The first is that as long as NBS are only considered on a project base, there is a risk that because of complex non-linearities of systemic impacts the necessary scale is not achieved, and related to this, that interdependencies between different projects are not activated. For example, dotting the urban landscape with parks may not add up to sufficient scale of tree canopy to achieve the desired dampening effect on average temperatures. Or, parks may just be isolated and truncated biotopes lacking connectivity to larger ecosystems, and may be haphazardly designed, without establishing an integrated urban ecosystem with sufficient scale to support biodiversity and create evolutionary potential for adapting to climate change.

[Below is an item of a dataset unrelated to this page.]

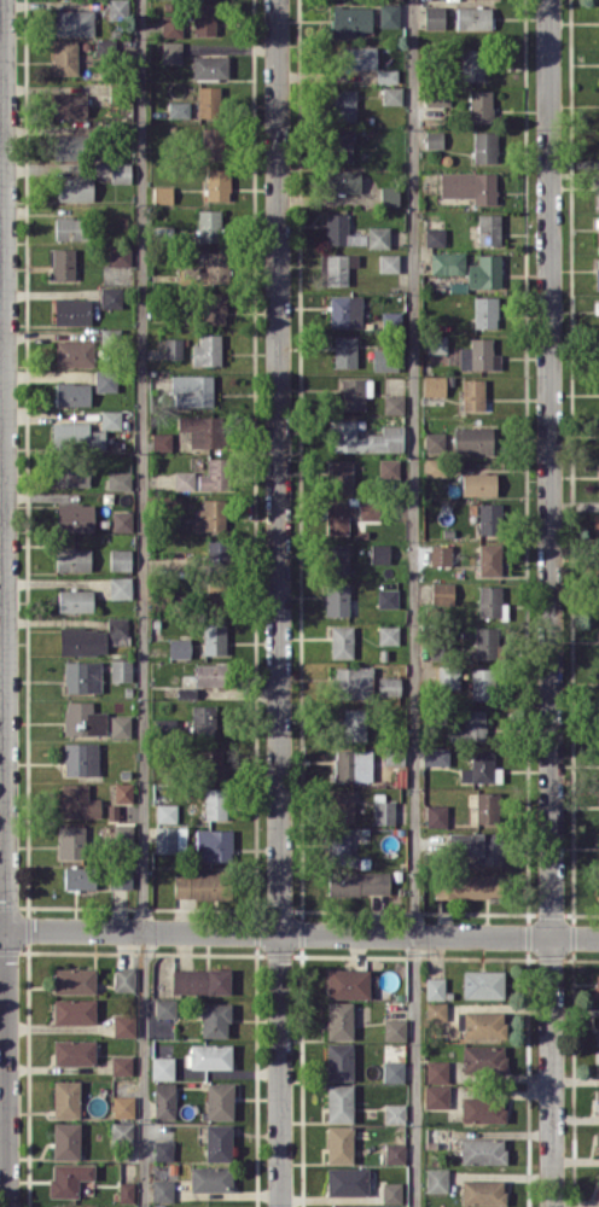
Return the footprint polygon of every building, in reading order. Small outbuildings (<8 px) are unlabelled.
[(128,20),(128,0),(108,0),(108,20),(128,20)] [(193,34),(215,35),(216,4),(194,3),(193,34)] [(392,31),(392,24),(400,24),(399,3),(378,4),(379,32),(392,31)] [(372,35),(371,5),(332,6),(333,36),(372,35)] [(445,6),(424,5),(424,27),(444,27),(445,6)] [(456,29),(490,30),(491,7),(456,6),(456,29)] [(93,9),(54,9),(55,35),(94,35),(93,9)] [(182,36),(181,14),(162,14),(162,36),(182,36)] [(52,40),(53,74),(78,74),(78,40),(52,40)] [(181,63),(181,41),(162,41),(161,63),(181,63)] [(376,69),(376,47),(343,46),(342,68),(376,69)] [(483,49),(461,48),(460,79),(483,80),(483,49)] [(227,55),(192,56),(193,79),(228,78),(227,55)] [(375,82),(397,82),(397,69),(376,69),(375,82)] [(197,117),(220,118),(221,86),(197,86),(197,117)] [(401,86),(382,87),(382,104),(401,104),(401,86)] [(448,105),(448,88),(425,89),(426,105),(448,105)] [(355,89),(331,89),(332,120),(355,120),(355,89)] [(469,121),(492,121),(492,90),(469,90),(469,121)] [(87,117),(88,93),(50,92),(50,116),(87,117)] [(189,101),(168,101),(168,117),(189,117),(189,101)] [(202,127),(203,157),(224,157),(223,127),(202,127)] [(351,131),(328,130),(327,161),(350,162),(351,131)] [(443,148),(443,130),(425,131),(425,148),(443,148)] [(495,162),(496,131),(474,131),(473,162),(495,162)] [(81,159),(81,133),(53,134),(54,160),(81,159)] [(110,183),(130,183),(131,163),(111,163),(110,183)] [(228,200),(229,169),(206,168),(206,200),(228,200)] [(360,169),(326,170),(326,192),(360,192),(360,169)] [(495,172),(440,172),(440,196),(473,197),(473,203),(495,203),(495,172)] [(57,200),(92,201),(92,176),(57,175),(57,200)] [(153,202),(172,203),(172,186),(153,185),(153,202)] [(380,206),(398,206),(398,186),(380,186),(380,206)] [(220,209),(197,210),(198,241),(221,240),(220,209)] [(347,234),(347,213),(325,213),(326,245),(366,244),(366,234),(347,234)] [(500,213),(477,214),(478,245),(500,245),(500,213)] [(81,240),(82,217),(55,216),(55,240),(81,240)] [(389,226),(367,227),(368,248),(389,248),(389,226)] [(425,246),(445,246),(444,228),(425,228),(425,246)] [(131,245),(109,245),(108,265),(130,265),(131,245)] [(74,248),(52,248),(52,279),(74,279),(74,248)] [(225,283),(226,251),(206,251),(206,267),(183,266),(183,281),(225,283)] [(464,273),(464,252),(430,252),(431,274),(464,273)] [(347,285),(347,266),(357,266),(357,254),(320,254),(320,285),(347,285)] [(379,272),(398,271),(398,254),(379,254),(379,272)] [(501,254),(477,254),(477,264),(467,264),(467,287),(500,287),(501,254)] [(100,307),(121,308),(121,287),(100,286),(100,307)] [(225,324),(226,293),(204,292),(203,323),(225,324)] [(362,295),(329,295),(329,327),(361,328),(362,295)] [(497,327),(497,296),(474,296),(474,327),(497,327)] [(55,325),(90,324),(90,298),(54,298),(55,325)] [(192,366),(220,365),(219,334),(198,334),(199,344),(191,344),(192,366)] [(446,352),(446,335),(427,335),(428,352),(446,352)] [(334,367),(356,367),(355,336),(333,336),(334,367)] [(492,354),(491,337),(470,338),(470,346),(459,347),(459,369),(500,368),(500,353),(492,354)] [(164,338),(165,359),(182,358),(181,338),(164,338)] [(95,365),(94,340),(55,341),(56,366),(95,365)] [(372,371),(396,370),(395,348),(372,348),(372,371)] [(117,390),(116,369),(95,369),(95,391),(117,390)] [(212,374),(171,375),(172,406),(212,406),(212,374)] [(423,396),(444,396),(445,375),(424,375),(423,396)] [(341,409),(364,410),(364,395),(371,395),(371,379),(341,378),(341,409)] [(461,410),(484,409),(483,379),(461,379),(461,410)] [(89,383),(55,382),(55,405),(89,405),(89,383)] [(383,413),(403,413),(403,395),(384,395),(383,413)] [(120,429),(121,410),(101,409),(100,428),(120,429)] [(222,415),(177,416),(178,430),(189,430),(190,447),(223,446),(222,415)] [(89,422),(52,421),(52,447),(104,448),(104,430),(88,430),(89,422)] [(333,451),(403,452),(403,424),(381,424),(381,435),(356,434),(357,421),(333,421),(333,451)] [(454,452),(492,453),(493,428),(454,427),(454,452)] [(171,433),(152,432),(152,450),(171,450),(171,433)] [(424,432),(425,450),(445,450),(444,432),(424,432)] [(207,473),(197,473),(198,489),(228,489),(227,457),(206,457),(207,473)] [(379,458),(379,477),(400,477),(399,458),(379,458)] [(425,476),(444,475),(443,458),(425,458),(425,476)] [(330,492),(355,492),(355,460),(330,460),(330,492)] [(54,486),(89,485),(88,461),(53,462),(54,486)] [(174,470),(173,489),(193,489),(194,471),(174,470)] [(131,472),(108,471),(107,489),(130,490),(131,472)] [(496,495),(496,473),(462,472),(461,495),(496,495)] [(194,509),(194,530),(225,531),(225,499),(202,498),(202,510),(194,509)] [(94,531),(94,502),(58,503),(58,531),(94,531)] [(326,533),(348,533),(348,514),(353,514),(353,502),(326,502),(326,533)] [(359,519),(377,519),(376,502),(358,502),(359,519)] [(479,533),(501,533),(501,503),(478,503),(479,533)] [(112,511),(113,531),(132,530),(132,510),(112,511)] [(348,544),(328,543),(327,574),(348,575),(348,544)] [(389,563),(389,544),(370,543),(370,563),(389,563)] [(478,543),(479,576),(502,576),(501,543),(478,543)] [(429,545),(430,565),(451,565),(451,545),(429,545)] [(56,571),(90,570),(90,547),(55,548),(56,571)] [(110,570),(131,570),(131,548),(109,549),(110,570)] [(131,576),(109,577),(109,599),(132,598),(131,576)] [(453,583),(431,582),(431,604),(453,604),(453,583)] [(348,616),(348,585),(325,585),(324,616),(348,616)] [(500,585),(478,586),(478,617),(501,616),(500,585)] [(208,604),(220,604),(220,587),(208,586),(208,604)] [(92,611),(92,589),(58,590),(58,612),(92,611)] [(377,607),(396,607),(397,590),(377,589),(377,607)] [(128,618),(108,617),(108,635),(127,636),(128,618)] [(225,623),(203,623),(203,654),(225,654),(225,623)] [(378,644),(398,644),(398,625),(378,625),(378,644)] [(353,658),(353,626),(331,626),(330,658),(353,658)] [(475,657),(497,658),(498,626),(475,626),(475,657)] [(60,654),(106,654),(106,628),(60,627),(60,654)] [(190,638),(168,639),(169,658),(190,657),(190,638)] [(130,659),(110,659),(110,681),(131,681),(130,659)] [(100,661),(64,661),(64,692),(100,692),(100,661)] [(194,664),(195,687),(222,686),(222,663),(194,664)] [(438,666),(438,688),(459,688),(459,665),(438,666)] [(334,667),(335,698),(373,697),(372,666),(334,667)] [(493,668),(471,668),(470,699),(491,700),(493,668)] [(377,695),(400,696),(400,677),(378,676),(377,695)] [(164,687),(164,699),(195,698),(195,686),(164,687)] [(64,735),(106,734),(106,712),(92,712),(92,701),(64,701),(64,735)] [(215,705),(191,705),(190,735),(214,735),(215,705)] [(368,739),(366,708),(343,709),(344,740),(368,739)] [(485,741),(485,709),(463,709),(463,727),(449,727),(449,740),(485,741)] [(110,737),(130,737),(131,715),(110,715),(110,737)] [(97,742),(63,742),(64,775),(97,775),(97,742)] [(403,764),(402,745),(385,745),(386,764),(403,764)] [(221,776),(222,747),(203,746),(202,776),(221,776)] [(449,747),(422,747),(422,764),(448,765),(449,747)] [(371,781),(371,749),(334,750),(334,781),(371,781)] [(493,749),(470,750),(471,768),(459,768),(459,781),(493,780),(493,749)] [(132,782),(114,782),(114,802),(131,802),(132,782)] [(88,783),(60,783),(59,817),(99,817),(99,798),(87,798),(88,783)] [(226,787),(203,788),(204,820),(227,819),(226,787)] [(353,792),(331,791),(330,822),(352,822),(353,792)] [(475,823),(500,823),(501,792),(475,791),(475,823)] [(395,801),(373,801),(373,823),(394,824),(395,801)] [(176,822),(176,804),(156,804),(156,822),(176,822)] [(426,826),(446,826),(446,804),(425,805),(426,826)] [(133,823),(113,824),(114,844),(133,844),(133,823)] [(85,825),(58,825),(58,858),(86,858),(85,825)] [(186,825),(154,826),(155,852),(186,851),(186,825)] [(233,829),(196,829),(195,860),(232,861),(233,829)] [(349,863),(350,831),(328,831),(328,863),(349,863)] [(447,833),(447,856),(481,855),(481,864),(502,864),(501,832),(447,833)] [(64,890),(95,891),(96,867),(64,866),(64,890)] [(132,866),(109,866),(108,888),(131,888),(132,866)] [(389,894),(389,870),(327,872),(328,895),(389,894)] [(498,898),(498,874),(434,875),(435,899),(498,898)] [(113,990),(135,990),(135,967),(113,966),(113,990)] [(94,993),(94,968),(53,968),(53,992),(94,993)] [(172,969),(172,994),(230,993),(229,968),(172,969)] [(368,969),(326,969),(325,997),(368,998),(368,969)] [(503,970),(462,971),(463,998),(503,998),(503,970)] [(425,999),(444,999),(444,977),(425,977),(425,999)] [(53,1024),(95,1023),(94,998),(53,999),(53,1024)] [(175,1017),(175,999),(155,998),(155,1017),(175,1017)] [(327,1039),(352,1038),(351,1001),(326,1002),(327,1039)] [(446,1020),(445,1001),(426,1002),(426,1020),(446,1020)] [(201,1037),(228,1037),(229,1003),(202,1002),(201,1037)] [(504,1011),(456,1012),(456,1030),(463,1030),(463,1038),(505,1037),(504,1011)] [(135,1036),(134,1014),(113,1014),(114,1036),(135,1036)] [(404,1018),(384,1018),(384,1040),(404,1040),(404,1018)] [(54,1065),(94,1064),(94,1039),(53,1040),(54,1065)] [(327,1080),(352,1080),(352,1042),(326,1043),(327,1080)] [(190,1068),(231,1069),(231,1044),(190,1044),(190,1068)] [(505,1046),(463,1045),(462,1073),(505,1073),(505,1046)] [(111,1055),(112,1075),(131,1074),(131,1055),(111,1055)] [(174,1057),(151,1057),(151,1079),(173,1079),(174,1057)] [(403,1082),(404,1061),(383,1060),(383,1082),(403,1082)] [(426,1082),(447,1082),(447,1061),(426,1060),(426,1082)] [(53,1117),(79,1117),(79,1080),(53,1080),(53,1117)] [(175,1082),(155,1082),(154,1118),(174,1118),(175,1082)] [(233,1119),(232,1082),(206,1082),(207,1119),(233,1119)] [(327,1121),(352,1122),(353,1084),(327,1084),(327,1121)] [(448,1107),(448,1085),(424,1085),(423,1107),(448,1107)] [(134,1117),(134,1095),(112,1096),(113,1117),(134,1117)] [(504,1122),(505,1098),(461,1097),(461,1121),(504,1122)] [(404,1123),(404,1104),(385,1104),(385,1123),(404,1123)] [(79,1159),(79,1122),(53,1122),(52,1159),(79,1159)] [(133,1122),(111,1122),(111,1143),(133,1142),(133,1122)] [(205,1160),(231,1161),(231,1124),(205,1124),(205,1160)] [(327,1163),(352,1163),(352,1125),(326,1126),(327,1163)] [(505,1138),(460,1138),(460,1164),(505,1164),(505,1138)] [(172,1139),(154,1140),(155,1161),(173,1160),(172,1139)] [(384,1163),(404,1163),(404,1143),(384,1142),(384,1163)] [(94,1164),(51,1163),(50,1197),(78,1197),(78,1180),(94,1180),(94,1164)] [(231,1190),(231,1166),(190,1167),(190,1191),(231,1190)] [(326,1196),(367,1196),(367,1167),(327,1167),(326,1196)] [(447,1191),(447,1168),(425,1168),(425,1192),(447,1191)] [(172,1179),(152,1179),(152,1201),(172,1202),(172,1179)] [(461,1204),(504,1204),(504,1180),(461,1179),(461,1204)] [(133,1182),(118,1181),(118,1202),(133,1202),(133,1182)] [(382,1203),(402,1203),(401,1182),(381,1182),(382,1203)]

The second problem is insufficient funding, which relates to the complex stakeholder contexts and governance issues, eventually blocking incentives for providing the sufficient means for project implementation. In other words, NBS can be difficult to ‘sell’, since natural systems often defy clear assignments in functions, as defined by human interests, such that they fall ‘between the chairs’, or get stuck in conflicts of interests.

I think that the second problem suggests that NBS may be eventually colonized by the technosphere, as mere bio-engineered extensions. A stylized case in point is greening urban infrastructure, inspired by a vision of ‘garden cities’. Yes, this may partly neutralize the impact of global warming on urban populations, with all kinds of desirable effects on health and well-being. But at the same time, this would even further strengthen the attraction of cities, thus leveraging global trends of urban concentration. Urban growth causes many negative externalities, is a driver of regional disparities, and is energy intensive, even if efficient. In other words, the NBS may contribute to system-level rebound effects, further pushing urban hyper-growth that would actually increase pressure on NBS solutions. This can be further broken down to meso-level effects. Evaluation of urban NBS projects has shown that they can be usurped by market forces, thus producing unintended effects on low-income and vulnerable groups. For example, greening an urban problem area may induce gentrification in the long run, because of enhanced attractiveness, pushing real estate prices and rents up and up.

That means, the functionality of NBS is deeply shaped by the systemic interdependencies; the intentions of benevolent planners may not count much, at the end of the day. The economics of funding and implementing NBS, together with market responses and the workings of externalities, conditions their colonization by the technosphere and its economic core, the capitalist dynamics. What can be done?

Right from the onset of the NBS movement, researchers emphasized that they remain deeply anthropocentric and geared towards human interests. Hence, I think that a geocentric turn is necessary in conceptualizing NBS: ‘Nature’ would become the beacon for project design (which I use as a purely rhetorical move here). For example, when designing urban parks, we could envisage to embed the urban landscape into a comprehensive and integral design of an ecosystem, rooted in pre-existing structures and biota. No NBS without a ‘nature-centred master plan’! That does not preclude human interests: we would not define these in economic terms, but in terms of a broad understanding of ‘health’, as a flourishing of human nature. That would transform the idea of ‘nature’ as an ‘object’ to be exploited for human purposes into a wellspring of co-creative relations, with humans as a part of nature.

The other important countervailing force is to balance the economic aspects by concerns for environmental justice. That means, in designing, evaluating and selecting NBS we must always consider and involve the groups in society who are directly or indirectly affected by the NBS, and who might not have the means to cope with unintended effects of the NBS. Just take the case of gentrification again, as a consequence of greening an urban district: Groups are vulnerable if they would eventually be forced out of their home area, to other settlements not yet enjoying the blessings of NBS. Whereas the previous argument relates to design principles of NBS, this argument aims at containing the capitalist dynamics.

The great challenge to NBS is that the ‘business case’ or ‘policy case’ for NBS, as ingenious they might be, triggers a re-interpretation and appropriation by actors who ultimately pursue economic interests as defined by the hegemonial economic system. This is a catch-22, because without mobilizing these actors, the NBS might not materialize at all.